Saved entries
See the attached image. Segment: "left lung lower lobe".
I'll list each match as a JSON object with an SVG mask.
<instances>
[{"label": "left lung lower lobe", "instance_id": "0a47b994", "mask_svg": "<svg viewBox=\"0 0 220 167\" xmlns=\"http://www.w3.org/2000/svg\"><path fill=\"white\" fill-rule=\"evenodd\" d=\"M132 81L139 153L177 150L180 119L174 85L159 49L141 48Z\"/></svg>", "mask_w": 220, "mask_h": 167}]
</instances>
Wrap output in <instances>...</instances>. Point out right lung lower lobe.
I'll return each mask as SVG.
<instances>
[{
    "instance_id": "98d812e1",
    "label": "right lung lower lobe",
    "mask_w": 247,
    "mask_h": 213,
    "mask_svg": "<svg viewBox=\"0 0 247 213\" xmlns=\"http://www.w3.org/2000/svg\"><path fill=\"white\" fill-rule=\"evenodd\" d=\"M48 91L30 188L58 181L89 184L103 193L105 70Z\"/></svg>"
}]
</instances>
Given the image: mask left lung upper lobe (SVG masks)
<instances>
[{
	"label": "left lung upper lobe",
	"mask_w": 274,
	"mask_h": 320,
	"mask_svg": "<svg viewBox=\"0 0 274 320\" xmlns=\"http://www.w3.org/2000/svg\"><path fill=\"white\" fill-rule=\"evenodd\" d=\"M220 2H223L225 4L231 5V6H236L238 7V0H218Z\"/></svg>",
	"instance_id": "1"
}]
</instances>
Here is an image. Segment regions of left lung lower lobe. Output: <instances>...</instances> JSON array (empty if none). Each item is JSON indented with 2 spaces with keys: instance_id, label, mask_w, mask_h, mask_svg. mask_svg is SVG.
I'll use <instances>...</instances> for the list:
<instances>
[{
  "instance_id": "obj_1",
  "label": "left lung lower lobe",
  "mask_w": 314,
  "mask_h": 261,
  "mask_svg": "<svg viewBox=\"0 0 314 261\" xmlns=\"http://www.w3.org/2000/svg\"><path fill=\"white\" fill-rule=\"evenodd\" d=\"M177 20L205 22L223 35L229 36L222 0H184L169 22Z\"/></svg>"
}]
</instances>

Goal
Reproduce all of the data above, substituting "Delineate" for every occurrence of "Segment" and keeping everything else unchanged.

Expected output
See the attached image. Delineate: "left lung lower lobe".
I'll list each match as a JSON object with an SVG mask.
<instances>
[{"label": "left lung lower lobe", "instance_id": "0a47b994", "mask_svg": "<svg viewBox=\"0 0 220 167\" xmlns=\"http://www.w3.org/2000/svg\"><path fill=\"white\" fill-rule=\"evenodd\" d=\"M132 81L139 153L177 150L180 119L174 85L159 49L141 48Z\"/></svg>", "mask_w": 220, "mask_h": 167}]
</instances>
Wrap output in <instances>...</instances>. Point out right lung lower lobe.
I'll return each mask as SVG.
<instances>
[{
    "instance_id": "98d812e1",
    "label": "right lung lower lobe",
    "mask_w": 247,
    "mask_h": 213,
    "mask_svg": "<svg viewBox=\"0 0 247 213\" xmlns=\"http://www.w3.org/2000/svg\"><path fill=\"white\" fill-rule=\"evenodd\" d=\"M48 91L30 188L58 181L89 184L103 193L105 70Z\"/></svg>"
}]
</instances>
Given the image: mask left lung upper lobe (SVG masks)
<instances>
[{
	"label": "left lung upper lobe",
	"mask_w": 274,
	"mask_h": 320,
	"mask_svg": "<svg viewBox=\"0 0 274 320\" xmlns=\"http://www.w3.org/2000/svg\"><path fill=\"white\" fill-rule=\"evenodd\" d=\"M220 2H223L225 4L231 5V6H236L238 7V0H218Z\"/></svg>",
	"instance_id": "1"
}]
</instances>
Here is an image. Delineate regions of left lung lower lobe. Output: <instances>...</instances> JSON array (empty if none). Each item is JSON indented with 2 spaces with keys: instance_id, label, mask_w, mask_h, mask_svg. mask_svg is SVG.
I'll use <instances>...</instances> for the list:
<instances>
[{
  "instance_id": "obj_1",
  "label": "left lung lower lobe",
  "mask_w": 314,
  "mask_h": 261,
  "mask_svg": "<svg viewBox=\"0 0 314 261\" xmlns=\"http://www.w3.org/2000/svg\"><path fill=\"white\" fill-rule=\"evenodd\" d=\"M177 20L205 22L223 35L229 36L222 0H184L169 22Z\"/></svg>"
}]
</instances>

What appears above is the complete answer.